(Items from a data source)
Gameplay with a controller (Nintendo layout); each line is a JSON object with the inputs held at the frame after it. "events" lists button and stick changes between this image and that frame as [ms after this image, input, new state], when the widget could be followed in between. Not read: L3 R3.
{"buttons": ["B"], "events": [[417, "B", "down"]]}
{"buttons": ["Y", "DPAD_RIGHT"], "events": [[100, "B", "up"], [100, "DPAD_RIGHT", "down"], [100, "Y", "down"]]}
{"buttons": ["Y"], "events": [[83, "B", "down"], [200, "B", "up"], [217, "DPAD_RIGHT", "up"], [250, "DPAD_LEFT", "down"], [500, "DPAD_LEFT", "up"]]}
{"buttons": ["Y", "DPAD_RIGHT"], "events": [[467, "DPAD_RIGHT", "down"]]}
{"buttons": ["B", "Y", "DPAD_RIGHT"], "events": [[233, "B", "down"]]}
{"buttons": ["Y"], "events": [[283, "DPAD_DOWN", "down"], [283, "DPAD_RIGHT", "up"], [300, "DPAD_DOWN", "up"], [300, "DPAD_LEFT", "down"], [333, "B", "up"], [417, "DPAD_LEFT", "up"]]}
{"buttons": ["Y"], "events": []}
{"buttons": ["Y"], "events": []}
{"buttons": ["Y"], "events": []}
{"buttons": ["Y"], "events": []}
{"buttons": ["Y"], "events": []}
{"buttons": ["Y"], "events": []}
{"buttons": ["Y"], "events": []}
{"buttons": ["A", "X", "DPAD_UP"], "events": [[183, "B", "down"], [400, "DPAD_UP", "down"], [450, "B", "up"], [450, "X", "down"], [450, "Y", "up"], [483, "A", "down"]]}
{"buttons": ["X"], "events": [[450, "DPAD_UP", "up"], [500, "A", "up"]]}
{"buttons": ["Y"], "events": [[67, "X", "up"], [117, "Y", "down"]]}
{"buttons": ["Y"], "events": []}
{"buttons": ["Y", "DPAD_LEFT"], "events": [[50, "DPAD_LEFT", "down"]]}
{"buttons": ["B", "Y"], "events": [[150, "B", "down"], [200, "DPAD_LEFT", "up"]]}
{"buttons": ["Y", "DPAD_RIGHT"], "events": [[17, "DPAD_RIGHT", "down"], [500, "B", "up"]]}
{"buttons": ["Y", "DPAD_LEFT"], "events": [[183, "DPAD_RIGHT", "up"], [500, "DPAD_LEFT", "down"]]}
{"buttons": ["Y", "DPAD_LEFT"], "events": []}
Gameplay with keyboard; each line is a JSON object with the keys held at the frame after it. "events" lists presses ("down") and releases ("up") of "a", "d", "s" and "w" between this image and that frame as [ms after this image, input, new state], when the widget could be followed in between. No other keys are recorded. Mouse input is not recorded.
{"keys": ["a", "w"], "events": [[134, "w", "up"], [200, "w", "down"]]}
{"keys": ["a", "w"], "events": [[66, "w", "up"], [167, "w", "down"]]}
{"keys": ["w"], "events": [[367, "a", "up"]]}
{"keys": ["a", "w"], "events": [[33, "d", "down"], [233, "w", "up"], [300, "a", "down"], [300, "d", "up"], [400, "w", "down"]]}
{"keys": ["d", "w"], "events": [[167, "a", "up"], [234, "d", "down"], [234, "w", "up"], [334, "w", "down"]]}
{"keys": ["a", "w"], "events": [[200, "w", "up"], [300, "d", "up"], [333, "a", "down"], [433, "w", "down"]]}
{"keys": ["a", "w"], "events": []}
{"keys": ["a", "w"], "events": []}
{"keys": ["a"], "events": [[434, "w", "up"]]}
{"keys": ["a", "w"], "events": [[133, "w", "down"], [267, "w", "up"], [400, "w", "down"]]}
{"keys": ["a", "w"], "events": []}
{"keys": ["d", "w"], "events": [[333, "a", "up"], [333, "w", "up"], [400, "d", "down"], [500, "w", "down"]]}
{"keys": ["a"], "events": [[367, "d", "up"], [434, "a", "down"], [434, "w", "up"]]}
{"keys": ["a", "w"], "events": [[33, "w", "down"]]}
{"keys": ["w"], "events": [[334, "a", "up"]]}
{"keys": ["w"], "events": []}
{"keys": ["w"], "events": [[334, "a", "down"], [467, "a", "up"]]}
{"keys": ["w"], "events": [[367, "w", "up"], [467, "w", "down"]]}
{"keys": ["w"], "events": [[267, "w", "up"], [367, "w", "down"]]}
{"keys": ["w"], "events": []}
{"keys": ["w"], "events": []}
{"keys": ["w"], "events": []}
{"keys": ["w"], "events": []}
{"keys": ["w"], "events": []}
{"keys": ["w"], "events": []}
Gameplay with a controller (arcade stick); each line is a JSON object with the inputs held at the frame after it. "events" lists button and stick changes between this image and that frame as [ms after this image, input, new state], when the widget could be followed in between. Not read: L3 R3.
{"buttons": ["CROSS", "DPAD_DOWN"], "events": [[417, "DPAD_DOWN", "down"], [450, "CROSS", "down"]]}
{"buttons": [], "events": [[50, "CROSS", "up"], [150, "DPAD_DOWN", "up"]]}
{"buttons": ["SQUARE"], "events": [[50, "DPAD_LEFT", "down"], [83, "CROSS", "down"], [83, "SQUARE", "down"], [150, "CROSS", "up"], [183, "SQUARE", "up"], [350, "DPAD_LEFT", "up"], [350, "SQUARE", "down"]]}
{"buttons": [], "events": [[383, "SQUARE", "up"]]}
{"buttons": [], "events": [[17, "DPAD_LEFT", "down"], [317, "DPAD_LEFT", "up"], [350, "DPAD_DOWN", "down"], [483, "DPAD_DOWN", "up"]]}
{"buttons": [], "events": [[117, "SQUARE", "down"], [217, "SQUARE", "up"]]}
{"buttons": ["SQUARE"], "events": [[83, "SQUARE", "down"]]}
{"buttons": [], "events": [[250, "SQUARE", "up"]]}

• Required action: For this exercise, output all the data exactly as shown above.

• Your solution:
Gameplay with a controller (Nintendo layout); each line is a JSON object with the inputs held at the frame after it. "events" lists button and stick changes between this image and that frame as [ms after this image, input, new state], when the widget could be followed in between. Not read: L3 R3.
{"buttons": ["B"], "events": [[417, "B", "down"]]}
{"buttons": ["Y", "DPAD_RIGHT"], "events": [[100, "B", "up"], [100, "DPAD_RIGHT", "down"], [100, "Y", "down"]]}
{"buttons": ["Y"], "events": [[83, "B", "down"], [200, "B", "up"], [217, "DPAD_RIGHT", "up"], [250, "DPAD_LEFT", "down"], [500, "DPAD_LEFT", "up"]]}
{"buttons": ["Y", "DPAD_RIGHT"], "events": [[467, "DPAD_RIGHT", "down"]]}
{"buttons": ["B", "Y", "DPAD_RIGHT"], "events": [[233, "B", "down"]]}
{"buttons": ["Y"], "events": [[283, "DPAD_DOWN", "down"], [283, "DPAD_RIGHT", "up"], [300, "DPAD_DOWN", "up"], [300, "DPAD_LEFT", "down"], [333, "B", "up"], [417, "DPAD_LEFT", "up"]]}
{"buttons": ["Y"], "events": []}
{"buttons": ["Y"], "events": []}
{"buttons": ["Y"], "events": []}
{"buttons": ["Y"], "events": []}
{"buttons": ["Y"], "events": []}
{"buttons": ["Y"], "events": []}
{"buttons": ["Y"], "events": []}
{"buttons": ["A", "X", "DPAD_UP"], "events": [[183, "B", "down"], [400, "DPAD_UP", "down"], [450, "B", "up"], [450, "X", "down"], [450, "Y", "up"], [483, "A", "down"]]}
{"buttons": ["X"], "events": [[450, "DPAD_UP", "up"], [500, "A", "up"]]}
{"buttons": ["Y"], "events": [[67, "X", "up"], [117, "Y", "down"]]}
{"buttons": ["Y"], "events": []}
{"buttons": ["Y", "DPAD_LEFT"], "events": [[50, "DPAD_LEFT", "down"]]}
{"buttons": ["B", "Y"], "events": [[150, "B", "down"], [200, "DPAD_LEFT", "up"]]}
{"buttons": ["Y", "DPAD_RIGHT"], "events": [[17, "DPAD_RIGHT", "down"], [500, "B", "up"]]}
{"buttons": ["Y", "DPAD_LEFT"], "events": [[183, "DPAD_RIGHT", "up"], [500, "DPAD_LEFT", "down"]]}
{"buttons": ["Y", "DPAD_LEFT"], "events": []}
Gameplay with keyboard; each line is a JSON object with the keys held at the frame after it. "events" lists presses ("down") and releases ("up") of "a", "d", "s" and "w" between this image and that frame as [ms after this image, input, new state], when the widget could be followed in between. No other keys are recorded. Mouse input is not recorded.
{"keys": ["a", "w"], "events": [[134, "w", "up"], [200, "w", "down"]]}
{"keys": ["a", "w"], "events": [[66, "w", "up"], [167, "w", "down"]]}
{"keys": ["w"], "events": [[367, "a", "up"]]}
{"keys": ["a", "w"], "events": [[33, "d", "down"], [233, "w", "up"], [300, "a", "down"], [300, "d", "up"], [400, "w", "down"]]}
{"keys": ["d", "w"], "events": [[167, "a", "up"], [234, "d", "down"], [234, "w", "up"], [334, "w", "down"]]}
{"keys": ["a", "w"], "events": [[200, "w", "up"], [300, "d", "up"], [333, "a", "down"], [433, "w", "down"]]}
{"keys": ["a", "w"], "events": []}
{"keys": ["a", "w"], "events": []}
{"keys": ["a"], "events": [[434, "w", "up"]]}
{"keys": ["a", "w"], "events": [[133, "w", "down"], [267, "w", "up"], [400, "w", "down"]]}
{"keys": ["a", "w"], "events": []}
{"keys": ["d", "w"], "events": [[333, "a", "up"], [333, "w", "up"], [400, "d", "down"], [500, "w", "down"]]}
{"keys": ["a"], "events": [[367, "d", "up"], [434, "a", "down"], [434, "w", "up"]]}
{"keys": ["a", "w"], "events": [[33, "w", "down"]]}
{"keys": ["w"], "events": [[334, "a", "up"]]}
{"keys": ["w"], "events": []}
{"keys": ["w"], "events": [[334, "a", "down"], [467, "a", "up"]]}
{"keys": ["w"], "events": [[367, "w", "up"], [467, "w", "down"]]}
{"keys": ["w"], "events": [[267, "w", "up"], [367, "w", "down"]]}
{"keys": ["w"], "events": []}
{"keys": ["w"], "events": []}
{"keys": ["w"], "events": []}
{"keys": ["w"], "events": []}
{"keys": ["w"], "events": []}
{"keys": ["w"], "events": []}
Gameplay with a controller (arcade stick); each line is a JSON object with the inputs held at the frame after it. "events" lists button and stick changes between this image and that frame as [ms after this image, input, new state], when the widget could be followed in between. Not read: L3 R3.
{"buttons": ["CROSS", "DPAD_DOWN"], "events": [[417, "DPAD_DOWN", "down"], [450, "CROSS", "down"]]}
{"buttons": [], "events": [[50, "CROSS", "up"], [150, "DPAD_DOWN", "up"]]}
{"buttons": ["SQUARE"], "events": [[50, "DPAD_LEFT", "down"], [83, "CROSS", "down"], [83, "SQUARE", "down"], [150, "CROSS", "up"], [183, "SQUARE", "up"], [350, "DPAD_LEFT", "up"], [350, "SQUARE", "down"]]}
{"buttons": [], "events": [[383, "SQUARE", "up"]]}
{"buttons": [], "events": [[17, "DPAD_LEFT", "down"], [317, "DPAD_LEFT", "up"], [350, "DPAD_DOWN", "down"], [483, "DPAD_DOWN", "up"]]}
{"buttons": [], "events": [[117, "SQUARE", "down"], [217, "SQUARE", "up"]]}
{"buttons": ["SQUARE"], "events": [[83, "SQUARE", "down"]]}
{"buttons": [], "events": [[250, "SQUARE", "up"]]}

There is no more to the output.